Most of Tehanu is split between Tenar's domestic interaction with the people around her and her memories and contemplations of her reduced role. There were times when I felt that Le Guin laid on the feminist meditation on too thickly, but I recognize I am not a woman and so not as affected by Tenar's position than if I were. But to make her points more concrete, rather than just use abstract musings about unfairness, Le Guin introduces two horribly vile antagonists to harass Tenar and her circle. The first is Therru's father, who apparently wants his daughter back either out of fear that she will tell what happened to her or because he wants to more of it. His very appearance counteracts over a year's worth of care from Tenar, shocking Therru into near catatonia. The second is the local wizard who, jealous of Tenar's former power and because of his belief in the reduced role of women in his society, curses Tenar with a growing stupidity; so long as Tenar remains in his area, she slowly loses the knowledge and skills that make her who she is, going down the road to becoming the perfect slave. Tenar, Therru , and Ged escape, but the structure of storytelling demands that these villains eventually be met again and thwarted.
But even through the horror of their encounters with these evil men, Le Guin's style remains slow and steady. There are very few scenes of panic or any other irrational activity—the threats are understated. Tenar doesn't realize she is becoming more and more stupid, she just does, and the narration absorbs that change until Tenar remembers enough to escape. Likewise, the threat of Therru's father is only manifest two or three times; what's more scary is the idea of him and the knowledge that he may still be around somewhere.

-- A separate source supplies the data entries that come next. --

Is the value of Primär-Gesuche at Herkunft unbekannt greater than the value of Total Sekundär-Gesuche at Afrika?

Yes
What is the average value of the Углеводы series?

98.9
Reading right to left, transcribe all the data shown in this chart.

It would be easy for casual readers to treat Tehanu as light fare, deceived by the apparently sedate style. But closer readers and those who have an eye for writerliness will recognize the feat that Le Guin pulls off by disguising events that change the life and world of Tenar in this simple homely narrative. That juxtaposition, that ease of style while dealing with difficult or important ideas, marks a great deal of Le Guin's writing. My difficulty is that I get lulled into becoming a less critical reader by Le Guin's style, and I don't give the ideas behind her prose the attention they deserve. Over time, as I ponder her work, I begin to realize the experience her craft has guided me through, but it is not an immediate observation and so my feelings about the work generally move from ambivalence to praise.
I need to add a caveat: while the first three Earthsea books won numerous awards for children's literature, I just can't recommend Tehanu for similar audiences. The eventual revelation of what Therru suffered may be too much for young readers, and parents might have a difficult time explaining or comforting. On the other hand, Tehanu is a fine read for adults who are patient and observant.